L'iperammortamento si applica agli investimenti effettuati dal 1° gennaio 2026 al 30 settembre 2028. Questa estensione geografica è un incentivo significativo. Permette alle aziende di scegliere le migliori tecnologie disponibili sul mercato globale. Non saranno più vincolate a fornitori europei. La denominazione “norma Caterpillar” fa riferimento al gruppo statunitense. Questo nome sottolinea l'apertura a fornitori internazionali.
Tuttavia, ad oggi si attende ancora la pubblicazione del decreto attuativo. Questo documento conterrà i dettagli operativi. Le imprese dovranno attendere per conoscere le procedure esatte. L'obiettivo è stimolare gli investimenti in beni strumentali. L'estensione dell'iperammortamento mira a modernizzare il parco macchine delle aziende italiane. Favorirà l'innovazione e la competitività sul mercato internazionale.
Chiarimenti sull'IVA e ritenute per agenzie di viaggio
Il provvedimento interviene anche su un tema tecnico. Spesso oggetto di interpretazioni controverse: l'IVA nelle operazioni di permuta. Viene chiarito che la nuova base imponibile IVA sarà calcolata sull'ammontare complessivo dei costi. Le nuove regole si applicano ai contratti stipulati o rinnovati dal 1° gennaio 2026. Per quelli precedenti resta valido il vecchio criterio. Questo per tutelare i soggetti che avevano già definito accordi prima dell'entrata in vigore della norma.
Questo chiarimento è fondamentale per molte transazioni commerciali. Eviterà contenziosi e incertezze. La base imponibile IVA è un elemento cruciale per la determinazione del tributo. La distinzione tra contratti nuovi e preesistenti garantisce continuità. Protegge gli accordi già presi dalle imprese. L'applicazione retroattiva è esclusa, salvaguardando la certezza del diritto.
Un ulteriore intervento riguarda le ritenute del 23%. Queste si applicano alle provvigioni di agenzie di viaggio e turismo. Anche agenti marittimi, aerei e di imprese petrolifere sono interessati.

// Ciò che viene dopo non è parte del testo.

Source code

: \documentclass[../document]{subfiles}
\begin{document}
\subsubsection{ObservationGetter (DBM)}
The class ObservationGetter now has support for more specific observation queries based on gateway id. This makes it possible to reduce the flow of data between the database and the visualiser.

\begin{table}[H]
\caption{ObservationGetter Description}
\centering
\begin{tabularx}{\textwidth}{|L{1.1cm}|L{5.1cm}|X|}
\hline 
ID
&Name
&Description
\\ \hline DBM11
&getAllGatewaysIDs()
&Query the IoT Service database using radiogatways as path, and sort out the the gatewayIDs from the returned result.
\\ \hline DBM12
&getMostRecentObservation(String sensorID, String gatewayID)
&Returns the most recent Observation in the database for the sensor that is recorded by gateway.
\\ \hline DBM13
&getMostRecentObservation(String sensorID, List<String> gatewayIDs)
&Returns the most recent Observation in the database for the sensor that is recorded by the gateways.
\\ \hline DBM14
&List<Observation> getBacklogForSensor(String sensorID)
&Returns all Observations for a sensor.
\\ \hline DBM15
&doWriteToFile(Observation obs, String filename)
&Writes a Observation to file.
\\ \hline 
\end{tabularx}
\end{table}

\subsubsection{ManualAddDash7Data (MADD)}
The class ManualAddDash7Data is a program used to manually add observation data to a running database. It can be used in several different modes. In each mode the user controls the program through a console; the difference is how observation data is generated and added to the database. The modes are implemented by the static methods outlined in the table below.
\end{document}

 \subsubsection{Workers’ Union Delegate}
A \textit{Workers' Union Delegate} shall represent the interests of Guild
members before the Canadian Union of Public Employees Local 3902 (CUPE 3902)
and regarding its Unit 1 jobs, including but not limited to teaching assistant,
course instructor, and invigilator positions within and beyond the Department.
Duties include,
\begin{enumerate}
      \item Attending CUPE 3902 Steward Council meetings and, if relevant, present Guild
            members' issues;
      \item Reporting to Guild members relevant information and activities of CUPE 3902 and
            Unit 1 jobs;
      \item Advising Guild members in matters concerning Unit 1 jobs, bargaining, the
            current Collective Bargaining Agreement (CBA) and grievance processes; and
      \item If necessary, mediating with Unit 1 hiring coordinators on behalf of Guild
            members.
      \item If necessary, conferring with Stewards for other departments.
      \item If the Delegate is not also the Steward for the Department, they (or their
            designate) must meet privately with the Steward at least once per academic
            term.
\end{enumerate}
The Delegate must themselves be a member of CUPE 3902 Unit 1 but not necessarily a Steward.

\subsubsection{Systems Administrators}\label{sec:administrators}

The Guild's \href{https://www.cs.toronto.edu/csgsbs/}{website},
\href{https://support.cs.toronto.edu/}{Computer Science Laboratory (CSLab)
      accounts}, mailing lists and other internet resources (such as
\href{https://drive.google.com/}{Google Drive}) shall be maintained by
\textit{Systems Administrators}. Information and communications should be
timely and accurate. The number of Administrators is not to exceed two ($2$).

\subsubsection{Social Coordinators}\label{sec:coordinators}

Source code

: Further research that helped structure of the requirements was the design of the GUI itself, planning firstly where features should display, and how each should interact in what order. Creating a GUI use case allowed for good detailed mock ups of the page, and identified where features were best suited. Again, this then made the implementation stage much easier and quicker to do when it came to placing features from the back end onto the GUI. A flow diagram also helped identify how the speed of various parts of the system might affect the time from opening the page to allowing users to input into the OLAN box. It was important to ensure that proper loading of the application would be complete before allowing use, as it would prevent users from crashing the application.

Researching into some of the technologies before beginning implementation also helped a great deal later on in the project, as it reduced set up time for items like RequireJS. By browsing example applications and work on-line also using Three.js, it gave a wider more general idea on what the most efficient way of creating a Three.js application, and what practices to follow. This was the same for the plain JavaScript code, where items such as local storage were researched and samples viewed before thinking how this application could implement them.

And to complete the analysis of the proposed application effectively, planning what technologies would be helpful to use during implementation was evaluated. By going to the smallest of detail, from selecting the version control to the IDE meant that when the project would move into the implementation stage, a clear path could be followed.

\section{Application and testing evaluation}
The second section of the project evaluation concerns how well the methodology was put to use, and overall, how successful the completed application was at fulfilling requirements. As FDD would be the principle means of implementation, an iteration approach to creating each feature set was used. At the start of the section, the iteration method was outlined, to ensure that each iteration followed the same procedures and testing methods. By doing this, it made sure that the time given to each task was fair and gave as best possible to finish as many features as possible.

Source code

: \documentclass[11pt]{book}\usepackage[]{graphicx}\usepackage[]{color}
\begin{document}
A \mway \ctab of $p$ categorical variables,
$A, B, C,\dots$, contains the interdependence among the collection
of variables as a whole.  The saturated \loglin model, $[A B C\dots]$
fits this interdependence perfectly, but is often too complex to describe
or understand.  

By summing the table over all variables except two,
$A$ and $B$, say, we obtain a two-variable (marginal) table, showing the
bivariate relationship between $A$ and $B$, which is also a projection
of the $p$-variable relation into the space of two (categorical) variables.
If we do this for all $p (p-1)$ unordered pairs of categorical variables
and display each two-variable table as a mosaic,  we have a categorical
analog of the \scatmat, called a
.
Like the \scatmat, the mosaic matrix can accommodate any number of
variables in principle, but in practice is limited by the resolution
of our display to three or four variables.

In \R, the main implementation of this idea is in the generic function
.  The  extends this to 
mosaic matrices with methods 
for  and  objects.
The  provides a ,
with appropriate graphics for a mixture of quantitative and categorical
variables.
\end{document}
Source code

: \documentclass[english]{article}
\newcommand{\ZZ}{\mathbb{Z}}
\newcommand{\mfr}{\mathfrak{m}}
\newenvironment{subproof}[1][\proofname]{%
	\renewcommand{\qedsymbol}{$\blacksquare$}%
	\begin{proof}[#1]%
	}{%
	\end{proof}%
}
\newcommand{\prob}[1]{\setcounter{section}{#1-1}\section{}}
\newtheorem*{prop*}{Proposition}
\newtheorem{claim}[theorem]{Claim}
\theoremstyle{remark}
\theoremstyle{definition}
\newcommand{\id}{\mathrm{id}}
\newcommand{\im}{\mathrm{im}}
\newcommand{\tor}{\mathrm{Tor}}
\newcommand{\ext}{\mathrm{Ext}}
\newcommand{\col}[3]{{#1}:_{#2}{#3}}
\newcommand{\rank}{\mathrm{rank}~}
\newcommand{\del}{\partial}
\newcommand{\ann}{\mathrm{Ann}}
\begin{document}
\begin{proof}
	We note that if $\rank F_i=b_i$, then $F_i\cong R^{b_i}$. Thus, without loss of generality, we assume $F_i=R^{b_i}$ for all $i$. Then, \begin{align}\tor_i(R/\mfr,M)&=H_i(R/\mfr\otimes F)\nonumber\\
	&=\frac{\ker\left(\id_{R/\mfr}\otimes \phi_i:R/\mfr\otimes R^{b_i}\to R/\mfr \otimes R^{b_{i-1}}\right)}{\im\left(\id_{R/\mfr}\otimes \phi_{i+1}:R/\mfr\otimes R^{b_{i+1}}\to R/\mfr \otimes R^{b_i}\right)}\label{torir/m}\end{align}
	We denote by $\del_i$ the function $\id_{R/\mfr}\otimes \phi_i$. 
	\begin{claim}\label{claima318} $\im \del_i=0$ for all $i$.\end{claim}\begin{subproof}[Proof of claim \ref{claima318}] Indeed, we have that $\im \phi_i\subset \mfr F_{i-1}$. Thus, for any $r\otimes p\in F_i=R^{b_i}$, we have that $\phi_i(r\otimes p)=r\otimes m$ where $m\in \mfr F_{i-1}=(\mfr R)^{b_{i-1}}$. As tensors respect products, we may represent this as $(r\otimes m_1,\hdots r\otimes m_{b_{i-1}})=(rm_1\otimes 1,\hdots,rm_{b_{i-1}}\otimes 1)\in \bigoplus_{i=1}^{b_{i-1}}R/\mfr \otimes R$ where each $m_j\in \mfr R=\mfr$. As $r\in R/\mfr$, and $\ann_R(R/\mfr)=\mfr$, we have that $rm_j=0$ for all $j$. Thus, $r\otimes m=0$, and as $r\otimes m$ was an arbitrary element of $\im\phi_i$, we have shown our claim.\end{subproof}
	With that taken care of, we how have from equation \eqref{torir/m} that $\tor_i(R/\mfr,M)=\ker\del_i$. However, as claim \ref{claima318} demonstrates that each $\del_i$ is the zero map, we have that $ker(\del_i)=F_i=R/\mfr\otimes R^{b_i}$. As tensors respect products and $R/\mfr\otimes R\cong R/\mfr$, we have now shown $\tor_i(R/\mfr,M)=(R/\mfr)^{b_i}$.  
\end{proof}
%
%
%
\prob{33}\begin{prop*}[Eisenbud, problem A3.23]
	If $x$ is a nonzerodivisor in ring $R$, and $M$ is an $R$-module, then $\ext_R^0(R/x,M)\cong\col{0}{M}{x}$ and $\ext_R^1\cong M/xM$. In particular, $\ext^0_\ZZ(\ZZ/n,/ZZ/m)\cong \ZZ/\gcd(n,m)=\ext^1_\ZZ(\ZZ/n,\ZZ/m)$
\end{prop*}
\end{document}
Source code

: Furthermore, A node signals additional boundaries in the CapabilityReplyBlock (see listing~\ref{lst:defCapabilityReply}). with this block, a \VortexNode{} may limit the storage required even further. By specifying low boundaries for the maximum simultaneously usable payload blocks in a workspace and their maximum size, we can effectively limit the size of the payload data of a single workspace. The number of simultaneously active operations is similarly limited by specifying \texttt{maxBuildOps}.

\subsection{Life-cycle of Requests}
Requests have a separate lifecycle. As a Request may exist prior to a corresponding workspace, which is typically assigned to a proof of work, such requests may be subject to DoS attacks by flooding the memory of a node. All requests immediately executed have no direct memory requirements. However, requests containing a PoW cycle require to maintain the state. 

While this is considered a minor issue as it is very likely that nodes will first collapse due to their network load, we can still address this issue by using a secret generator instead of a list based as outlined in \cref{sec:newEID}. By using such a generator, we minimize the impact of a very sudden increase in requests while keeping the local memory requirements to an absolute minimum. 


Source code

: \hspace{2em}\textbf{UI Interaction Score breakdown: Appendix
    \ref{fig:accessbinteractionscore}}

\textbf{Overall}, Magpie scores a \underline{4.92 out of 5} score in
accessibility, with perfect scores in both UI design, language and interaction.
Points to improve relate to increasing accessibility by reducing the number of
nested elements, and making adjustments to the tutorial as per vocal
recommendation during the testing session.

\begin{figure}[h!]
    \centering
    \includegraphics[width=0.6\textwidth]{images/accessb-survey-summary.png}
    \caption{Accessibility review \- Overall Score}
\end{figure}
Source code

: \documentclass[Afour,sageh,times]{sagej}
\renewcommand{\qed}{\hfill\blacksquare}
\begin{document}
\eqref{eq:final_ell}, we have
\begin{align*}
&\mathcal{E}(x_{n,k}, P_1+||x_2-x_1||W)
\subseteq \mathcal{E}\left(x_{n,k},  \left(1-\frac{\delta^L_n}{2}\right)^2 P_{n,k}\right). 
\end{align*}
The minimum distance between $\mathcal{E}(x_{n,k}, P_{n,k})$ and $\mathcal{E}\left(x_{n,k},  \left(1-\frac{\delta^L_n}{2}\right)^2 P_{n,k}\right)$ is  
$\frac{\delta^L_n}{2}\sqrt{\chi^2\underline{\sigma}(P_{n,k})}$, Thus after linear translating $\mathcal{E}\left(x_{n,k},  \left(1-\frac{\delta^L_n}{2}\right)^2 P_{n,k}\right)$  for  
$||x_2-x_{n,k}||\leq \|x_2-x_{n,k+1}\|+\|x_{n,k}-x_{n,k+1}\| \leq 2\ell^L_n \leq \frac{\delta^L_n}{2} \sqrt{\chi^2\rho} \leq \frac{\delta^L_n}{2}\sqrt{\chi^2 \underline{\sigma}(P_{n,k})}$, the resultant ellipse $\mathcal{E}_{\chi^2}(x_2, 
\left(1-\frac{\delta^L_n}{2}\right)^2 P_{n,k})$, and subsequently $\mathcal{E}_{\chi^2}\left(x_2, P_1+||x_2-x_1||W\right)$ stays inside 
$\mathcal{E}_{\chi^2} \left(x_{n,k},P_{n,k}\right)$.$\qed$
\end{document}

La Legge di Bilancio 2026 aveva fissato l'avvio al 1° marzo 2026. L'entrata in vigore slitta ora al 1° maggio. Questo slittamento è necessario per consentire l'adeguamento dei sistemi informatici. La base imponibile varia in base alla struttura dell'agenzia. In assenza di dichiarazioni specifiche, si calcola sul 50% della provvigione. Scende al 20% se l'agenzia dichiara di avvalersi di dipendenti o collaboratori.
Nessun intervento sui carburanti nel decreto attuale
Per il momento, il decreto non include interventi sui prezzi dei carburanti. Questo tema è molto sentito dagli italiani. Molti cittadini sono alle prese con i rincari di benzina e gasolio. Il viceministro dell'economia e delle finanze, Maurizio Leo, ha spiegato la situazione. Ha affermato che la questione è ancora in valutazione. Tuttavia, non dovrebbe tradursi in interventi concreti nel decreto fiscale.
La decisione di non includere misure sui carburanti nel decreto fiscale 2026 è stata presa per diverse ragioni. Potrebbe essere legata alla complessità del dossier. O alla necessità di un'analisi più approfondita. Il governo sta monitorando l'andamento dei prezzi. Potrebbero esserci interventi futuri. Al momento, però, le attese degli automobilisti non trovano riscontro in questo provvedimento.
Il viceministro Leo ha sottolineato che il tema è all'attenzione dell'esecutivo. Questo lascia aperta la porta a future azioni. La pressione fiscale sui carburanti è un argomento sensibile. Le decisioni in merito richiedono un'attenta valutazione dell'impatto economico e sociale. Le prossime settimane potrebbero portare sviluppi su questo fronte.